The next part we’re going to remove is a small linkage lever that runs between the clock and the reel stop timing lever.


The lever is held on with two cotter pins, so no big deal to get it off the mech.


Next we’re going after the reel timing lever itself.


The reel timing lever is the part responsible for slowly allowing each reel stop lever to come in contact with its related star wheel, stopping the reels in a 1-2-3 order as the clock unwinds. It’s secured by a cotter pin and an attached extension screw.


The extension spring must also be removed at this time because it attaches to two ears and isn’t locked into a hole, so if we don’t remove it now we might lose it. More such springs are on the way, so we need to be sure that we have a box or jar in which to store all the stray springs.

Now, we move on to the clock assembly itself.


Earlier we referred to the main operating fork as the “spine” of the slot machine mechanism. If the operating fork is the spine, the clock assembly is the heart. If the clock stops, the machine stops.

Removal of the clock is accomplished by removing four screws that secure it to the base plate. Please note that these screws are located directly on the base plate. You don’t want to unscrew the wrong screws here and have the clock come apart. On this particular mech, the front two screws (right in the above photo) don’t even need to be removed since they are in slots rather than holes. Loosening these two screws and removing the two in the back of the mech should allow the clock to slide free.



The clock mechanism is pretty dirty, and we may well have to disassemble it and clean each part individually, but I’m hoping that a dip in some solvent and a re-oiling may be sufficient. Time will tell, I suppose.

Next, we’re going to remove the payout slide lock lever. It’s secured with a single cotter pin.


This lever holds the payout slides in place until all the reels have been stopped, the payout fingers have been released and the horizontal payout levers have been tripped (if applicable). This lever being activated essentially marks the end (or at least the beginning of the end) of the mech’s cycle.


Now it’s time to remove the kicker assembly. It may have been hard to locate in earlier photos, but you shouldn’t have any trouble now.


The kicker is attached by a single cotter pin and a long extension spring, so it’s easy to remove. Before we do that, take a look at the photo above. That long extension spring provides the direct power that spins the reels by pulling the kicker as it presses against the underside of the payout discs, kicking them into rotation. The second spring that is integral to the assembly pulls the top portion of the assembly out of the way after it kicks the reels, allowing them to spin without running into the kicker itself.

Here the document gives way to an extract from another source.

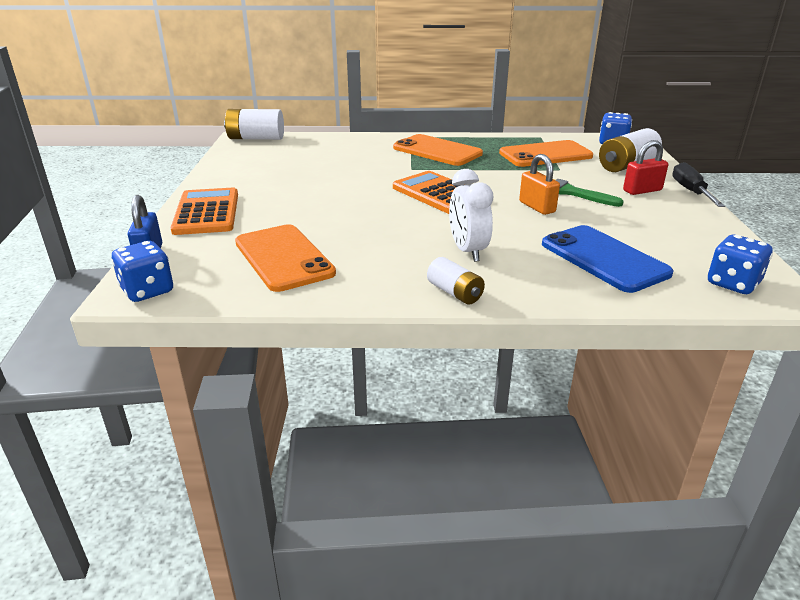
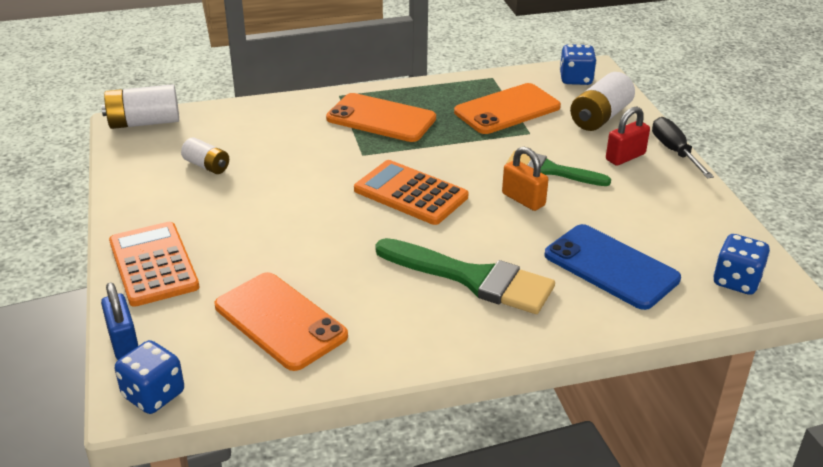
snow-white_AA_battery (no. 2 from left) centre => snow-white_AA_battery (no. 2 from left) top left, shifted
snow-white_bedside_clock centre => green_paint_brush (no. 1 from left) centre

As you will recall, one of the initial problems I had with this machine was that the reels weren’t spinning. The problem that caused that condition was that the top part of the kicker was gummed up with a bunch of hardened grease, oil and dirt. Since the top part didn’t want to rotate, after the reel discs started spinning they were running into the kicker, which was stopping them again and causing the machine to make a “Clang!” sound as the reel disks were struck like a gong. It’s a common problem, and nothing that a good thorough cleaning won’t fix.